For several years, the dropout rate for Ph.D. students has hovered around 50%. Over the same period, the time between admission to graduate work and completion of a dissertation has lengthened by several years in the social sciences and the humanities. Lack of continuing financial support is an obvious factor. But according to the sociologist Barbara E. Lovitts, other important causes are (1) the difficulty of switching from being a good course- taker to becoming an independent researcher and (2) departmental culture, where there is a lack of rewards and support for faculty who take on responsibilities as dissertation advisors.
Probably because I was the advisor to over 30 doctoral students and a committee member for another 20, I was the first person to receive in 2004 the newly instituted Mentoring Award from the Heller School for Social Policy and Management at Brandeis University. My experience as an advisor is the basis of my book, A Path to Discovery: A Guidebook for Dissertation Students and Their Advisors. It is different from other guidebooks in the following ways:
A Six-chapter format based on Lovitts’ interviews and focus groups with faculty at ten universities as well as my own experience at Heller, as follows: (1) the research question; (2) theory; (3) methodology; (4) description of results: (5) explanation; (6) conclusions and implications.
A proposal of limited length (circa 35- 50 pages). Rather than the proposal as a “pre-dissertation,” the proposal is a plan of action focused on question, theory, and method, to be completed fairly soon after comprehensive exams and as a gateway to candidacy.
A literature review distributed throughout that appears wherever relevant. It is a necessary precursor to writing a good proposal, but I believe that in the completed dissertation it should appear wherever relevant, not as a separate chapter.
Real-life examples from actual dissertations. My “how-to” book uses reproductions of conceptual models, graphs, tables, maps, and narrative passages from my own students’ dissertations (available online through ProQuest) as well as from published exemplars. These examples make the point that there are many different styles and methods for answering a research question and are meant to encourage creativity and original thinking.
While self-help and guidebooks can encourage students to proceed more surely and quickly, sociologists also know that structural factors in the department influence faculty behavior and student progress. Dissertation seminars are one direct way of providing consultation and support. Faculty receive more rewards for teaching courses than for advising. Students are pretty much on their own after finishing coursework. The challenge is to find faculty members who are willing to be advisors. Faculty members may find little reward for advising; it takes their time so that a heavy burden falls on the kindhearted advisors who are willing to spend the time helping students.
But innovations are possible, as in the case of Harvard University when sociologist Theda Skocpol as Dean of the Graduate School of Arts and Sciences devised an incentive to encourage timely completion of the dissertation proposal. Graduate students were not eligible for additional financial aid until they had an approved proposal.
Social influences are also important on the student side. Several of my students found that dissertation support groups with other students were extremely helpful by giving them encouragement as well as support for their ideas. In addition, term papers in each course that were focused on their particular interest could add up to a dissertation topic. These support groups also provide word-of-mouth advice to avoid unhelpful advisors and find those who are helpful. Another tip is to be cautious about working with someone else’s data set because it may have limitations that outweigh any possible advantages of saving time and effort.

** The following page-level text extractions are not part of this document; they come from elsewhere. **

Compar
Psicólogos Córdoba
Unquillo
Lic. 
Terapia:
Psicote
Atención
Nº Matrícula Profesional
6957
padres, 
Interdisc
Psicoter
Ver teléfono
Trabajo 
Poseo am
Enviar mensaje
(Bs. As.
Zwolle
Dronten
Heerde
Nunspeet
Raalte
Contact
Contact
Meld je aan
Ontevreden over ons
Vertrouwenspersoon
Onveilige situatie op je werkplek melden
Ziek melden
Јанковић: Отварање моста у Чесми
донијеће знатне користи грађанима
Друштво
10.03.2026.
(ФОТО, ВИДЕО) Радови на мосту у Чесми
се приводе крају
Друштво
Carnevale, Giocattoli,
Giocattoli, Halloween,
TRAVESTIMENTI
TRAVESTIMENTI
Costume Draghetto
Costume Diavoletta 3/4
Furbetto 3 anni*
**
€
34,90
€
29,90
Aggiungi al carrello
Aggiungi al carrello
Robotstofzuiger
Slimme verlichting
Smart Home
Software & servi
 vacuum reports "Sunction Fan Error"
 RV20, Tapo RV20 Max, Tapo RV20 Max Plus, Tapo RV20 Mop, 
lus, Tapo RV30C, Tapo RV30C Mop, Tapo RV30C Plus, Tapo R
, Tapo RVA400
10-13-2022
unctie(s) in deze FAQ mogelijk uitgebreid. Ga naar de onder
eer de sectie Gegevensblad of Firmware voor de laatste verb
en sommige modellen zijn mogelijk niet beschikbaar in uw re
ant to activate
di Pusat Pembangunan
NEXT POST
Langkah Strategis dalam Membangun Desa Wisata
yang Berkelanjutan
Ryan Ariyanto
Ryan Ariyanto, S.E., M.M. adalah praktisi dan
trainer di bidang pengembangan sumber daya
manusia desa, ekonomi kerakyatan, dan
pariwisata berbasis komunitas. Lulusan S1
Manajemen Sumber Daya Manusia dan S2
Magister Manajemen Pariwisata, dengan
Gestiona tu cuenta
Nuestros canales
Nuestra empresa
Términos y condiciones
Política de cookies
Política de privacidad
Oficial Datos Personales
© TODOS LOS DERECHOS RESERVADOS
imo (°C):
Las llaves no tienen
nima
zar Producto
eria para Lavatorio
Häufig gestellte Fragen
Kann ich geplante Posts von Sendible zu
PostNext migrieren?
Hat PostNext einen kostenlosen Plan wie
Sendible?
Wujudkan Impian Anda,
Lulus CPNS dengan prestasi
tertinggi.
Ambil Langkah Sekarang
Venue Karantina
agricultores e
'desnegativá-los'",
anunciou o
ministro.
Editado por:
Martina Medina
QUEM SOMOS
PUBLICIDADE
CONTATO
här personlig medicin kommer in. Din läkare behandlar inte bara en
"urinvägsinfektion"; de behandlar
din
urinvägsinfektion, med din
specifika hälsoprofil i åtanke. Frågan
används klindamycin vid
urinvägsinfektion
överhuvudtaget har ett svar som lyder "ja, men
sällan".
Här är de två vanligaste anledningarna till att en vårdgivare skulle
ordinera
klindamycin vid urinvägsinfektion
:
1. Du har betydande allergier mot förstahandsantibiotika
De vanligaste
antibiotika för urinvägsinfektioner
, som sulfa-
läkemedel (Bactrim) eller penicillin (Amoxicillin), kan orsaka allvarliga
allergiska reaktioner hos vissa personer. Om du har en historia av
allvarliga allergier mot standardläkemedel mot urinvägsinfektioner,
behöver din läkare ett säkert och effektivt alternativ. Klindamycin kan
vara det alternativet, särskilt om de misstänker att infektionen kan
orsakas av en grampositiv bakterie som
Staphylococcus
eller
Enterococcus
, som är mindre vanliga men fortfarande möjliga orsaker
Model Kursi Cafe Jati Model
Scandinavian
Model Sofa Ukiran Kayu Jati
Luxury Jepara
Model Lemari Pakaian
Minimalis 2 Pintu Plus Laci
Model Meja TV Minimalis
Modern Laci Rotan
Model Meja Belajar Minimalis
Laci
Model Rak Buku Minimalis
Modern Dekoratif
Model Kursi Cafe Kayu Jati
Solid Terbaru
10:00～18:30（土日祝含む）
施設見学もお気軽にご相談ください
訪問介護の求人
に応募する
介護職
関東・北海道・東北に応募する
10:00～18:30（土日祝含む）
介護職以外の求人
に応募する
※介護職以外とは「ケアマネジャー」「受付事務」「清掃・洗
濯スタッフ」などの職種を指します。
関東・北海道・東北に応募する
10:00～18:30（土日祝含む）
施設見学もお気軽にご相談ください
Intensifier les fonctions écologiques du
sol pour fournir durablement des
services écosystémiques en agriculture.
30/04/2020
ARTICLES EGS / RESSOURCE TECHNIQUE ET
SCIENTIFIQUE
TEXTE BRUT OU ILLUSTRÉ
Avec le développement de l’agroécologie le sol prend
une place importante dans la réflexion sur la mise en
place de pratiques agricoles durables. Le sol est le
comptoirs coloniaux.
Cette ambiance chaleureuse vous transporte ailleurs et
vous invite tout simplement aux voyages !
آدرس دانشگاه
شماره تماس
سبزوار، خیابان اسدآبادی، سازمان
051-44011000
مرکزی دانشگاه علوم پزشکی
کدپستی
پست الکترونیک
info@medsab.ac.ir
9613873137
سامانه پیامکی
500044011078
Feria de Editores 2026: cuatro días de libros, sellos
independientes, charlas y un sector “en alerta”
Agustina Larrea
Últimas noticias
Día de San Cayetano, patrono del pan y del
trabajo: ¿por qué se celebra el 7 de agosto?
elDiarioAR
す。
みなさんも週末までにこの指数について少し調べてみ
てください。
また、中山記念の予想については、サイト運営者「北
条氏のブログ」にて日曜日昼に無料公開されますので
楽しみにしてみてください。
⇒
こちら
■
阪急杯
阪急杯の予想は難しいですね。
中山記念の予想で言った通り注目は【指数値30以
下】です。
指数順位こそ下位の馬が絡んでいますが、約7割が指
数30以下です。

In writing my dissertation advice book, I also drew on my own experience as a doctoral student in the 1950s at Harvard University in the Department of Social Relations, where some of the great authorities in social science such as the sociologist Talcott Parsons were on the faculty. Although in the end, Professor Parsons was my dissertation advisor, I first worked with a younger faculty member whose important contribution was to ask me repeatedly about my research question. By his questioning, he helped me put together my interests in deviance, social movements, and women’s changing roles with a plan to compare the women’s temperance and suffrage movements in the 19th century. Well ahead of the new feminist movement that emerged a few years later, my thesis was nominated for a prize and was eventually published as Two Paths to Women’s Equality.
Still, when I look back at my dissertation proposal, I see that it was only 12 pages long! Produced on a typewriter and reproduced on purple Ditto paper, I see now that it nevertheless had all the key elements that a proposal should have, and this is probably why I suggest that the dissertation proposal should be comparatively brief. Although I completed my dissertation successfully, I have to concede that I floundered for almost a year to produce that proposal, and it would have been immensely helpful to have had more guidance from an advisor, a support group of fellow students, and a self-help book to show me step -by-step how to proceed and how to value my own ideas.
My suggestions for advising and mentoring doctoral students are based on my own experience both as a student long ago and as a faculty advisor since then, I would like to hear from others about their current perspectives as faculty members and their prior experience as students themselves. How do we improve our support of graduate students?